Drumming properly should be as precise as writing a mathematical equation, where every time you tap on the drums you should be within one quarter of a second of hitting the right spot on the drum head.
Like every note you hit on a snare drum, the hits should have the same duration and the same tempo.
Check out this tabulation of triplets on drums in this drum lesson.
You can add triplets to any set of drums with a decent set of hardware, as long as you have the right foot position and are consistent with your timing.
The great thing about triplets on snare drums is that they can be adjusted to fit any occasion, whether you are playing with a full band or just having fun on the drum floor.
When triplets are taken to the next level, you learn that all notes you play sound different.
To test this theory, take a look at this article.
You will notice that all notes played at the same spot on the snare drum sound the same. What you are left with is the pitch of the note.
So, by moving the notes closer together, there is an increase in the pitch of the note.
Move one note of your drum kit closer to another one and all you hear is an increase in the pitch. This is how triplets are created.
Check out this article for more information on triplets on snare drums and how they fit in with other drum styles.
There are five different kinds of triplets you can play on a snare drum.
When you hear triplets with an even tempo, or with no phase difference, it usually means that the timing is accurate, your hits are evenly spaced and that the instruments are hitting at the same moment.
These triplets usually sound softer than triplets with different timing.
Two notes together with an even tempo makes them sound sharp.
Here, the timing and note duration are different, but the beat is the same.
Usually, three notes in a row are played with different timing.
When two notes are played in a different time than the third note, the fourth and fifth notes sound different from each other.
When you hear three notes in a row, they all sound different.
Here’s a tabulation of triplets with no phase difference.
With this kind of triplets, the timing is the same, but the notes are slightly different in pitch.
These are more tricky to play, as you are trying to strike the right spot with the right amount of force.
You can start playing these triplets by holding one note in your left hand and slapping it on the snare head with your right hand.
If you play this way, you will see that the first note of the triplets sounds the same as the second note, and the second note sounds different from the third note.
But keep it up, and you will notice that the third note sounds like the first note.
Next, you will play another three notes, and another three notes.

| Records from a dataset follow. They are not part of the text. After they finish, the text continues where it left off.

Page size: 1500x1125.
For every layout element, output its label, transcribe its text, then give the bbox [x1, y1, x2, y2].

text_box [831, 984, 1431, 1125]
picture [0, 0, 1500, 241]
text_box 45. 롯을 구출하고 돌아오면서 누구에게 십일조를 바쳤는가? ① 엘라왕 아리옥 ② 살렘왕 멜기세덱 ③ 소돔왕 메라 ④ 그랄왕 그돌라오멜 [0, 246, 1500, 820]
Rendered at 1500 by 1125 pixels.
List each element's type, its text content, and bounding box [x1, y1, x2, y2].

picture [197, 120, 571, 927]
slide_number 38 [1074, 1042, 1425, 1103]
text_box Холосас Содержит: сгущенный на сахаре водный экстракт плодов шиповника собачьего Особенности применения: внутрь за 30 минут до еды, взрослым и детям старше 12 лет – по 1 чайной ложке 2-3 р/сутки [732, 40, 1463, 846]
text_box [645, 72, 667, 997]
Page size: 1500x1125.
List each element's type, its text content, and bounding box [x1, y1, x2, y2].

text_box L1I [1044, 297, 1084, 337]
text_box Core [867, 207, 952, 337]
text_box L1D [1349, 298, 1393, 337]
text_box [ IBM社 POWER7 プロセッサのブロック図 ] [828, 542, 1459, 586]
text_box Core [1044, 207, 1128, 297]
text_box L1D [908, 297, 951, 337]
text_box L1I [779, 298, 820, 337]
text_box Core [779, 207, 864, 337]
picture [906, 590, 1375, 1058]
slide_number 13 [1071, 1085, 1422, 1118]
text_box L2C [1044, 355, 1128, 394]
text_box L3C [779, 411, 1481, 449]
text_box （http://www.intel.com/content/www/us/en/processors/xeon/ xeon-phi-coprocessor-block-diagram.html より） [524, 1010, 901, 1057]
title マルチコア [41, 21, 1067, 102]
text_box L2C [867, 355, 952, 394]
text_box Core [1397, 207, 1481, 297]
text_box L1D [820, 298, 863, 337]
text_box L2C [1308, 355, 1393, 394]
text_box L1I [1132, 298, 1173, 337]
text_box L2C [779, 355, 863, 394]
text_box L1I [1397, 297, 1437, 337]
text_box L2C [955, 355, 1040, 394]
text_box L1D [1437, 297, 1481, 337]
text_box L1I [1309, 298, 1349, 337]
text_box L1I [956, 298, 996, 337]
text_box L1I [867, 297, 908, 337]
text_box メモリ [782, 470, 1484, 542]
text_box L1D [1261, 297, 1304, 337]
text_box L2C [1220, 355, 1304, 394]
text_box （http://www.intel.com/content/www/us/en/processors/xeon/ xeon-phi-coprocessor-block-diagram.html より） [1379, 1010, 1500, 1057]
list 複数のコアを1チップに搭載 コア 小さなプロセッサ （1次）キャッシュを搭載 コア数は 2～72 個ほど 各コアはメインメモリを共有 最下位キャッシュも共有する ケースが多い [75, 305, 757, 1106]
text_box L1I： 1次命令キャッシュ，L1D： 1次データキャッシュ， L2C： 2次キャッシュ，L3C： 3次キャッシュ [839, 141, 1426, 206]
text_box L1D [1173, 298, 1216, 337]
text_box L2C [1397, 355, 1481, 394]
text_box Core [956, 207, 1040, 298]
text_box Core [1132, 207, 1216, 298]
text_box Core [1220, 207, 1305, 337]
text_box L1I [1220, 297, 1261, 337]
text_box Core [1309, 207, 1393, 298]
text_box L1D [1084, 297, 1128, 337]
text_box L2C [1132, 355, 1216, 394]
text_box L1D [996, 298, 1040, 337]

Soon, the same pattern is found three times in a row.
In this kind of triplets, the timing is the same and the notes are slightly different in pitch, but they have the same duration.
This makes triplets with different timing easier to play and even more enjoyable to hear.
These triplets are harder to play than the previous ones, but they sound really cool, as you use different speed to strike the right notes.
One of the advantages of triplets with different pitch and different speeds is that they can be played simultaneously, which you will see in the video below.
So, based on the above, the three most common kinds of triplets are triplets with an even tempo, triplets with different pitch and triplets with different speeds.
The Jam Addict team is a revolving door of writers who care about music, its effects on culture, and giving aspiring artists tools and knowledge to be inspired and keep on creating.